On our last day we went out on our friends' small sail boat without any wind and putt-putted across the bay and back before the tide caught us in the muck. The boys were each given turns at the rudder and Z wore an air of nonchalance that implied that he was, yet again, born knowing how to do this.  The day was a public holiday, "Assomption" the celebration of Mary's ascendancy into heaven, which is commemorated with spectacular fire works shows. Kind of a funny thing to celebrate. As if the virgin mother of Jesus would ever be turned away from heaven? I actually stayed home on the pretense of taking care of the sleeping toddler when, really, I've never loved fireworks since the July 4th when I was six and my father insisted on positioning our car as close to the pyrotechnics as possible with the windows wide open and me, sweating in the hatchback with my fingers pushed as far down my ear canals as I could manage.  

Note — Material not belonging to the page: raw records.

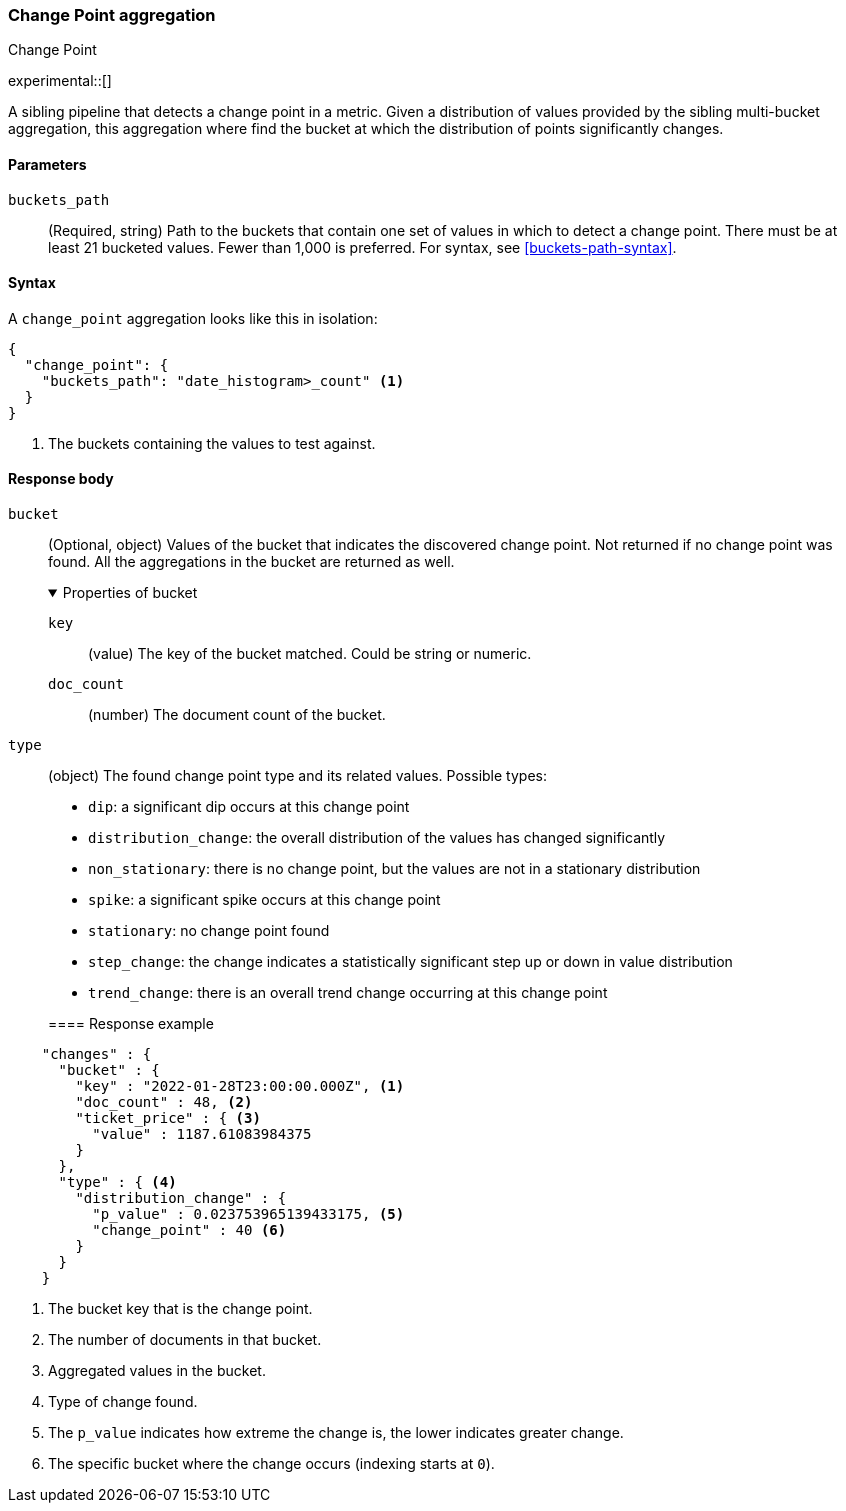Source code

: [role="xpack"]
[[search-aggregations-change-point-aggregation]]
=== Change Point aggregation
++++
<titleabbrev>Change Point</titleabbrev>
++++

experimental::[]

A sibling pipeline that detects a change point in a metric. Given a distribution of values provided by the sibling
multi-bucket aggregation, this aggregation where find the bucket at which the distribution of points significantly
changes.



[[change-point-agg-syntax]]
==== Parameters

`buckets_path`::
(Required, string)
Path to the buckets that contain one set of values in which to detect a change point. There must be at least 21 bucketed
values. Fewer than 1,000 is preferred.
For syntax, see <<buckets-path-syntax>>.

==== Syntax

A `change_point` aggregation looks like this in isolation:

[source,js]
--------------------------------------------------
{
  "change_point": {
    "buckets_path": "date_histogram>_count" <1>
  }
}
--------------------------------------------------
// NOTCONSOLE
<1> The buckets containing the values to test against.

[[change-point-agg-response]]
==== Response body

`bucket`::
(Optional, object)
Values of the bucket that indicates the discovered change point. Not returned if no change point was found.
All the aggregations in the bucket are returned as well.
+
.Properties of bucket
[%collapsible%open]
====
`key`:::
(value)
The key of the bucket matched. Could be string or numeric.

`doc_count`:::
(number)
The document count of the bucket.
====

`type`::
(object)
The found change point type and its related values. Possible types:
+
--
* `dip`: a significant dip occurs at this change point
* `distribution_change`: the overall distribution of the values has changed significantly
* `non_stationary`: there is no change point, but the values are not in a stationary distribution
* `spike`: a significant spike occurs at this change point
* `stationary`: no change point found
* `step_change`: the change indicates a statistically significant step up or down in value distribution
* `trend_change`: there is an overall trend change occurring at this change point
--
==== Response example
[source,js]
--------------------------------------------------
    "changes" : {
      "bucket" : {
        "key" : "2022-01-28T23:00:00.000Z", <1>
        "doc_count" : 48, <2>
        "ticket_price" : { <3>
          "value" : 1187.61083984375
        }
      },
      "type" : { <4>
        "distribution_change" : {
          "p_value" : 0.023753965139433175, <5>
          "change_point" : 40 <6>
        }
      }
    }
--------------------------------------------------
<1> The bucket key that is the change point.
<2> The number of documents in that bucket.
<3> Aggregated values in the bucket.
<4> Type of change found.
<5> The `p_value` indicates how extreme the change is, the lower indicates greater change.
<6> The specific bucket where the change occurs (indexing starts at `0`).

// NOTCONSOLE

The train back to London was a 9-5 affair, the time passed quickly and, yes, quietly. I finished a few more New Yorkers and Z mastered a few more levels of Granny Apple. We met up with C at his office where Amazon was having a Friends and Family party and we were treated to the wonders of a 3D printer and the ukulele talents of a few of the employees.  Our international adventure had been a success. But I was excited to be "home" to prepare for the unpackers...

 

Ice cream in the hands of a novice

Ice cream in the hands of a novice

Phone Update: C was issued a new one within 2 days (good thing he's busting his butt at work). Mine is en-route to Seattle because Apple wouldn't fix or replace it in the UK. I have yet to figure out how to get photos from the computer back onto my old iPhone, so there may be fewer for the next few posts. 

PS: Since it was the first day of school yesterday and I know the grandparents are dying to see that documented, my next few posts will be out of order, not that it matters much... My entire life is out of order now, with boxes everywhere. It will only reflect my current state.